Mektup #20

7 Haziran 2001

 

“Evet en kıymetli bakış sevgi, her şeyi sevmek! Seven O, sevilen O… Sevgi iç dünyamızda giderek artmada, sonrası aşka dönüşmede… Aksi halde dediğiniz gibi düşük frekanslı duygular giderek artmada, adeta bilinci hapis etmede. Kin yeni kinleri  getirmede, rüzgar eken fırtına biçmede… 

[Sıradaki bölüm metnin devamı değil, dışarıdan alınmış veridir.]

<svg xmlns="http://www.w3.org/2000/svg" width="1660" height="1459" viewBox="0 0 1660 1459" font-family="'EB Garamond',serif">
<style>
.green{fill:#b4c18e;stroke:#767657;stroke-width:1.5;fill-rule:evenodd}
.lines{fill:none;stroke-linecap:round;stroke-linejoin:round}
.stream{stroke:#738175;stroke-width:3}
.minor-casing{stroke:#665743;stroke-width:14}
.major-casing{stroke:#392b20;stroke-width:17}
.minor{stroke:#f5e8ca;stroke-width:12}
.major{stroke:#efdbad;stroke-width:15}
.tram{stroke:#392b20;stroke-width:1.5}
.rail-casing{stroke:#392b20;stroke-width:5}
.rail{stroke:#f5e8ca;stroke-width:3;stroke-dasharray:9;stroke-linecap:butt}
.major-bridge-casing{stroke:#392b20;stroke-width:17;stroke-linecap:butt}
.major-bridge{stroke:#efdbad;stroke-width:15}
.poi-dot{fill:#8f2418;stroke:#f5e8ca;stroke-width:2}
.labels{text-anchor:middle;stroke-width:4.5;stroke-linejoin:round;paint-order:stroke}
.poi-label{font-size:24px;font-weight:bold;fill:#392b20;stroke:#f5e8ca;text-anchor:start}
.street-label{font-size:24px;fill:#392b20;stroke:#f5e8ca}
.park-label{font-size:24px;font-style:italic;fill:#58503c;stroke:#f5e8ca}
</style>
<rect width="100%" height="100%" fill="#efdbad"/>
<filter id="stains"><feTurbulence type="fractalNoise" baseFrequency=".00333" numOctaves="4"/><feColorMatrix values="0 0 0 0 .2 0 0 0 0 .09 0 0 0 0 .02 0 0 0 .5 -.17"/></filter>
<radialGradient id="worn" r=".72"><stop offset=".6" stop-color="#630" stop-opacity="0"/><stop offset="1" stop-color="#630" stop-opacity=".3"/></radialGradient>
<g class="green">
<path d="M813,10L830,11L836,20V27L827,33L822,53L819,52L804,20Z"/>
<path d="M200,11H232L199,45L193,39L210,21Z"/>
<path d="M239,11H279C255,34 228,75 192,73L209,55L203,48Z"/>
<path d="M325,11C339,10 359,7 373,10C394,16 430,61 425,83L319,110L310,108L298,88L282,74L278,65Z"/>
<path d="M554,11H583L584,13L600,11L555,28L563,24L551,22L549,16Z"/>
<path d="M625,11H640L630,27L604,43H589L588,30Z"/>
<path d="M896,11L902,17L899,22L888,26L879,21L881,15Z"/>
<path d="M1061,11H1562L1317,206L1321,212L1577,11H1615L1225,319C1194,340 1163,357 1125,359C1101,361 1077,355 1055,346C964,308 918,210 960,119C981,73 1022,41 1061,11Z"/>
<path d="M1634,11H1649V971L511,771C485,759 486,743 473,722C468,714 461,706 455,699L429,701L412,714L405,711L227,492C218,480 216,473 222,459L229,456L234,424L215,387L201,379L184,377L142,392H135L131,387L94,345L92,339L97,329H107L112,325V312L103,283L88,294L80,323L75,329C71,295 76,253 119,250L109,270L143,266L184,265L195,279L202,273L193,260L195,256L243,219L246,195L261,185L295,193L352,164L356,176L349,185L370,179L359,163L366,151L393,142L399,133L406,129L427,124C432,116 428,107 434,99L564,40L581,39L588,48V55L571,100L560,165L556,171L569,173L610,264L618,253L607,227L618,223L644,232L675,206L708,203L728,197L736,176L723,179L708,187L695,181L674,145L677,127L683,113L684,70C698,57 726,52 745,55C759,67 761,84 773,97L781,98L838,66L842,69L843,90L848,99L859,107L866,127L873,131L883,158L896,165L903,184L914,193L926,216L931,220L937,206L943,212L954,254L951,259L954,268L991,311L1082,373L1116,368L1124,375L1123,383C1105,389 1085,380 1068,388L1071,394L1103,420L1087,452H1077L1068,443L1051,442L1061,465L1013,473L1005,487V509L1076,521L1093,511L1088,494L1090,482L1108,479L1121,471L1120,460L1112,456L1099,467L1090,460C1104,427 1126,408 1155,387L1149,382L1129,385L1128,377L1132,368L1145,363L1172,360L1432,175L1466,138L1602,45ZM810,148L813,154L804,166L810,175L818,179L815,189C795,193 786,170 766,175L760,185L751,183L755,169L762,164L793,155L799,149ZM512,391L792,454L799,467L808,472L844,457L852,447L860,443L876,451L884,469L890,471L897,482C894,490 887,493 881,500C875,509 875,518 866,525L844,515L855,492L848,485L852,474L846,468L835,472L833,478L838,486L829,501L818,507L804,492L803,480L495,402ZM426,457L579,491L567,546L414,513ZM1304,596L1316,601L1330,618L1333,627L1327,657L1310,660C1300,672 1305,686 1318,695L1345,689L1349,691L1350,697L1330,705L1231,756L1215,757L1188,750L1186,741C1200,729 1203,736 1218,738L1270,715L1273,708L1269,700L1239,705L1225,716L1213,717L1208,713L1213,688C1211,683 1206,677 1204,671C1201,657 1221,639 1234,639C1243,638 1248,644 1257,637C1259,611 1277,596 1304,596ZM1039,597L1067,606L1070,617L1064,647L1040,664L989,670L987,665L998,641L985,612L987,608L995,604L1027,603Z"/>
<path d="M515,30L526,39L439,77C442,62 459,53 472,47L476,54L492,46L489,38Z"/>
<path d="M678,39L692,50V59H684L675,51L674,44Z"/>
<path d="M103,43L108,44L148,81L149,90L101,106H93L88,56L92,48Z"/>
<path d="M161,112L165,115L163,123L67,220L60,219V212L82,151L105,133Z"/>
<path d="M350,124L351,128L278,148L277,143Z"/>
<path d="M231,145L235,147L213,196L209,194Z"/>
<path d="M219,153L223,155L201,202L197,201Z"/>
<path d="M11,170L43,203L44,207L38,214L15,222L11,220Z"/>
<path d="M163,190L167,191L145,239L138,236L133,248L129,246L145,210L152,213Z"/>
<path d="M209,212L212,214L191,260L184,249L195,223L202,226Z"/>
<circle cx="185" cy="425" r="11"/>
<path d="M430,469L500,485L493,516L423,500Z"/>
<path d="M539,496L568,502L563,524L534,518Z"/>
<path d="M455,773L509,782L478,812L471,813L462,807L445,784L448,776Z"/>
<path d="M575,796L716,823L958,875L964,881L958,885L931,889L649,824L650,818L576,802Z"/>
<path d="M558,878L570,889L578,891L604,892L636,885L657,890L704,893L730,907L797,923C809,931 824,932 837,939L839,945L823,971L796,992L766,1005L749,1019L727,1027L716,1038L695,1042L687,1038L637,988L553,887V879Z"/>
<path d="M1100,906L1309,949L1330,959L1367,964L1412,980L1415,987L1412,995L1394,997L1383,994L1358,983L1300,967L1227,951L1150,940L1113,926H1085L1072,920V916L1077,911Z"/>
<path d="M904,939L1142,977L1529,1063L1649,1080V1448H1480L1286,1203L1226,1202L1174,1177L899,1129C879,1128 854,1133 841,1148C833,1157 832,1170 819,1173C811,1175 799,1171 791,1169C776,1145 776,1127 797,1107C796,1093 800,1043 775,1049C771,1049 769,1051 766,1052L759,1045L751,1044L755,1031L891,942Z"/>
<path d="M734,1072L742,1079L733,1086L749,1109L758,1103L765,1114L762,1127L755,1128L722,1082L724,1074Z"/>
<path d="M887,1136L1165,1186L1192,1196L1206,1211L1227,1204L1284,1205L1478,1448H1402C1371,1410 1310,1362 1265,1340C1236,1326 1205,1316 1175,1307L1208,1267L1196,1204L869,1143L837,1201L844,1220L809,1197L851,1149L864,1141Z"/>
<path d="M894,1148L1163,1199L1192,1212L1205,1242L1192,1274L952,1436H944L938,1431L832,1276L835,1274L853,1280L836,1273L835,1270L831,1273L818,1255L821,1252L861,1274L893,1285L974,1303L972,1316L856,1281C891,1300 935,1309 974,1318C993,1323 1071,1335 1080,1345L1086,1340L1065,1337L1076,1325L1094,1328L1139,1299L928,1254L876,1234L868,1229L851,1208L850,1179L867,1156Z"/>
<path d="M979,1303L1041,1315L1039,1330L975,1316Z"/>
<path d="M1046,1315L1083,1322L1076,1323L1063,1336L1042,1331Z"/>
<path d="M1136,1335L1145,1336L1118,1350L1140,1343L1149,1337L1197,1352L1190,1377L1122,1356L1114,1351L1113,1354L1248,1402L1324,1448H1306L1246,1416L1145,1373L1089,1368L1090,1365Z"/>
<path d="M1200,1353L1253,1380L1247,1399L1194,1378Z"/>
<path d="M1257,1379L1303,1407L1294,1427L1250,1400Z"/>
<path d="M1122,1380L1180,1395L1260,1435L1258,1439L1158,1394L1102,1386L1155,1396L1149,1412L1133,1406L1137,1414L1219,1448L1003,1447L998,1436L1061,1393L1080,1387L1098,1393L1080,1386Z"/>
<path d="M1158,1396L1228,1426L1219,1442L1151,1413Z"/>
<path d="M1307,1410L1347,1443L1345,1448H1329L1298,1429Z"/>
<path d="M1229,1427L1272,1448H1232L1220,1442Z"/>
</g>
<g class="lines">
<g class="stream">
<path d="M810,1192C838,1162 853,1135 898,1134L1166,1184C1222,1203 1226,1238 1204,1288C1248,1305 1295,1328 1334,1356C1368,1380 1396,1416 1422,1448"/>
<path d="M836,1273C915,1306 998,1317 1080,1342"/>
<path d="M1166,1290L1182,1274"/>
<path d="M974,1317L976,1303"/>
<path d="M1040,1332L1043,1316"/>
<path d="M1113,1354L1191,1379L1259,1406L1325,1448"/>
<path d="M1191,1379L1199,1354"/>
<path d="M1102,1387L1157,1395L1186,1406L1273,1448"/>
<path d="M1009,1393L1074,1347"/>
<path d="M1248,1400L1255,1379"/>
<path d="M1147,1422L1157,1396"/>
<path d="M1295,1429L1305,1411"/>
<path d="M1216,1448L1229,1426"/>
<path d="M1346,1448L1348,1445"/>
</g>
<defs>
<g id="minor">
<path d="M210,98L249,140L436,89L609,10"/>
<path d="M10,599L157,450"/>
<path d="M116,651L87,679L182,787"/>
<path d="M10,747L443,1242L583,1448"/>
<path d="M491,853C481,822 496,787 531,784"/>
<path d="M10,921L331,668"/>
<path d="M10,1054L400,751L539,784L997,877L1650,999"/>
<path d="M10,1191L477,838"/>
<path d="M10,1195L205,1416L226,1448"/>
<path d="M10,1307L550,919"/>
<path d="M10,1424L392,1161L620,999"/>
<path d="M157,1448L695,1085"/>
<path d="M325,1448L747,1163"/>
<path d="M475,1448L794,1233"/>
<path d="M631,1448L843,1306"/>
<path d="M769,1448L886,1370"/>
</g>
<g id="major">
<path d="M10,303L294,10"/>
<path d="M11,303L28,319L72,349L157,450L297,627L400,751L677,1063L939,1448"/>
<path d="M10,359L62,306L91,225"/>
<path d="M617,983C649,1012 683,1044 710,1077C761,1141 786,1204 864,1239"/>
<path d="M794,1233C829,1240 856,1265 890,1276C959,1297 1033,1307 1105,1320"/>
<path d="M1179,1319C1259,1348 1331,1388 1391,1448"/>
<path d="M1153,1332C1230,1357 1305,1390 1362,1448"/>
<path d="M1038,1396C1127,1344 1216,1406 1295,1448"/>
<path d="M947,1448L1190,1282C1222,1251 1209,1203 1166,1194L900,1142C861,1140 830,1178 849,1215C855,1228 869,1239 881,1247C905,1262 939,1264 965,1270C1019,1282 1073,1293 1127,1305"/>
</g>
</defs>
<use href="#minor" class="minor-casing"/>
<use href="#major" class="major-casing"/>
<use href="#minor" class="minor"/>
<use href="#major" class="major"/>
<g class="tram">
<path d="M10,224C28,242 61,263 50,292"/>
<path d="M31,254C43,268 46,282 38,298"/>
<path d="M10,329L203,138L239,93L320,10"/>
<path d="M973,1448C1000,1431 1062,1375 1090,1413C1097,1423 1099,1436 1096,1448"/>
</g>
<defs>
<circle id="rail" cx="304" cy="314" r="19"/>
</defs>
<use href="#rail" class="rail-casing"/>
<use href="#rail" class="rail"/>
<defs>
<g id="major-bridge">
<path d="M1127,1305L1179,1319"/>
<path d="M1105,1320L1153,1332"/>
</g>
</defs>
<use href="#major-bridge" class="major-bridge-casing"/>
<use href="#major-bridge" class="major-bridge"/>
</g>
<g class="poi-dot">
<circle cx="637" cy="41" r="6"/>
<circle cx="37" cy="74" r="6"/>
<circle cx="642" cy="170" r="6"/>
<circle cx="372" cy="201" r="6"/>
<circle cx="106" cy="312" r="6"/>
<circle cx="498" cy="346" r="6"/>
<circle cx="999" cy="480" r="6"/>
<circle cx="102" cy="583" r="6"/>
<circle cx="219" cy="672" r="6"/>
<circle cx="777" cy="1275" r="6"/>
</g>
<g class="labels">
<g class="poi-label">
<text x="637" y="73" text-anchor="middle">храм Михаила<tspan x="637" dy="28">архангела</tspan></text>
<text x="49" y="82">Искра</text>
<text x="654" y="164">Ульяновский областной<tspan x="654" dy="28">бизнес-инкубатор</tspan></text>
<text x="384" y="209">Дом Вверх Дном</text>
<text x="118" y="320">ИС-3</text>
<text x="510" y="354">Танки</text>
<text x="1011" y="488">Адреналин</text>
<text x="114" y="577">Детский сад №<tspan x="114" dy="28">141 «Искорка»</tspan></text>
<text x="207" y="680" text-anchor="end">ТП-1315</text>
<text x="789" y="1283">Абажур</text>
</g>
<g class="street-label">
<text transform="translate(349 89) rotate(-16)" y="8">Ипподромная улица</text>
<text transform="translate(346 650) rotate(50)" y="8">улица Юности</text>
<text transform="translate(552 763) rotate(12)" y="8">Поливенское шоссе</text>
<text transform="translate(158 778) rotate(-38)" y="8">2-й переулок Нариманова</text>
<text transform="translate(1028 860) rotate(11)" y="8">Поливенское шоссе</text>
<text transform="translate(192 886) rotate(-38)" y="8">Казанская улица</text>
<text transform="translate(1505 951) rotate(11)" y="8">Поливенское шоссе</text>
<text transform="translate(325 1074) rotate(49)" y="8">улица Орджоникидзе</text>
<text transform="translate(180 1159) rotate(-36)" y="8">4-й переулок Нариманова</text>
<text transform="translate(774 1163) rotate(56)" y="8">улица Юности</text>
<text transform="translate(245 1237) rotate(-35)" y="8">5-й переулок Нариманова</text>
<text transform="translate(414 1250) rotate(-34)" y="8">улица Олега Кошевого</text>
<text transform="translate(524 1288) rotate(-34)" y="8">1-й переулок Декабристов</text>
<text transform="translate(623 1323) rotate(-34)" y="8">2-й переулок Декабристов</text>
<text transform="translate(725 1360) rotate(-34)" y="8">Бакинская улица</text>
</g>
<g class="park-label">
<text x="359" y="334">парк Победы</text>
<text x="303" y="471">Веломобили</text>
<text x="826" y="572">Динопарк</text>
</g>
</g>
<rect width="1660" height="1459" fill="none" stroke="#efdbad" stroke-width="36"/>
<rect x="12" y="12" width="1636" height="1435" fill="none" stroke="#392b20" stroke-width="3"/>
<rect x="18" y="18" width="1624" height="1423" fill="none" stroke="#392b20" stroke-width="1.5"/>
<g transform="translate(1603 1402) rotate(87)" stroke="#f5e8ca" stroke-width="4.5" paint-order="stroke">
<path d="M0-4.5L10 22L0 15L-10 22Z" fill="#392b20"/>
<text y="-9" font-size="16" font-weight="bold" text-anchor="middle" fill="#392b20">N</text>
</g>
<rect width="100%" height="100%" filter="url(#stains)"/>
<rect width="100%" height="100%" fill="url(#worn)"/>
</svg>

Ama bilmiyoruz, başımıza gelenler için suçlular aramadayız. Öze dönüp yaptığımız yayına bakabilsek her şeyin bizden kaynaklandığını fark edebilsek! Toplum yaptığı düşük frekanslı yayının farkında olsa. Ama bunun bilincinde olmadan ‘diken tohumları saçarak, gül hasadı beklemede’. Bulamayınca ektiklerinin bilincinde olmadığından başına gelenlere isyan etmede, suçlu aramada… Kendinden büyük suçlu var mı? Yapmak önemli, bir başka yönü ile de önemli değil. Davranışa keyfiyet kazandıran iç ses, istek, niyet..Aynı davranış bir yerde sırf güzellik olurken, başka yerde negatif istekle sırf kötülük olur..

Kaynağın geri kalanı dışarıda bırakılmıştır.